President Obama will keep 5,500 US troops in Afghanistan when he leaves office in 2017, according to senior administration officials.
He is expected to announce the plan later on Thursday.
The troops will be based at four locations: Kabul, Bagram, Jalalabad, and Kandahar, according to Reuters.
The officials said Obama will lay out plans to maintain the current 9,800 troops throughout most of next year, and then draw that number down to 5,500 in 2017, AP reported.
“The Afghan government is very comfortable with this commitment. They’ve been indicating a desire for this commitment for some time,” an official said.
The US forces will continue to train and advise Afghan forces, and will focus on ensuring that any remnants of Al-Qaeda are prevented from posing a threat to US security, the officials added.
“Our mission won’t change,” an official said.
The decision is a deviation from the original plan to pull out all but a small, embassy-based US military presence by the end of next year.
It comes after military leaders argued that Afghans need additional assistance and support from the US in order to beat back the Taliban and hold onto gains made over the past 14 years.

- [Task list]:
a: Summarize the report on US troops in Afghanistan in two sentences.
b: Transcribe the stretch of the report on US troops in Afghanistan from "The US forces" through "past 14 years.".

- [Extracted records]:
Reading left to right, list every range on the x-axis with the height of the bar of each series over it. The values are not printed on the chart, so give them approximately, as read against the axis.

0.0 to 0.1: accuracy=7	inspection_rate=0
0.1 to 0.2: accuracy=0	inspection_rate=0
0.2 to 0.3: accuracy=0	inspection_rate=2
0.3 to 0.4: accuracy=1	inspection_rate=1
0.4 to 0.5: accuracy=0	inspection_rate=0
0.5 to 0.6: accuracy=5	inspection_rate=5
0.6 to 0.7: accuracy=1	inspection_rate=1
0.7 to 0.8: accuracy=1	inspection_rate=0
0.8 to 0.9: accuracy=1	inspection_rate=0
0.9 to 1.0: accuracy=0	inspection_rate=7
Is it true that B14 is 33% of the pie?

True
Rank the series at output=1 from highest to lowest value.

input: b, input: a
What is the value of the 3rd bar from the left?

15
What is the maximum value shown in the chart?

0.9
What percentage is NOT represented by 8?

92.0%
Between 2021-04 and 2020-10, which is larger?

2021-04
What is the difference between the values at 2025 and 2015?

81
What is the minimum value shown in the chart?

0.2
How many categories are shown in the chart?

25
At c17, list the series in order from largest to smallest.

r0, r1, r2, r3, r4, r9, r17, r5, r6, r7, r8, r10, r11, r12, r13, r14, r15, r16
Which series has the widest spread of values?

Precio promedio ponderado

- [Expected results]:
a: President Obama plans to keep the current 9,800 US troops in Afghanistan through most of next year, then reduce the number to 5,500 in 2017 at four locations: Kabul, Bagram, Jalalabad, and Kandahar. This departs from the original plan to leave only a small, embassy-based presence, and it follows military leaders' arguments that Afghans need more US support to beat back the Taliban.

b:
The US forces will continue to train and advise Afghan forces, and will focus on ensuring that any remnants of Al-Qaeda are prevented from posing a threat to US security, the officials added.
“Our mission won’t change,” an official said.
The decision is a deviation from the original plan to pull out all but a small, embassy-based US military presence by the end of next year.
It comes after military leaders argued that Afghans need additional assistance and support from the US in order to beat back the Taliban and hold onto gains made over the past 14 years.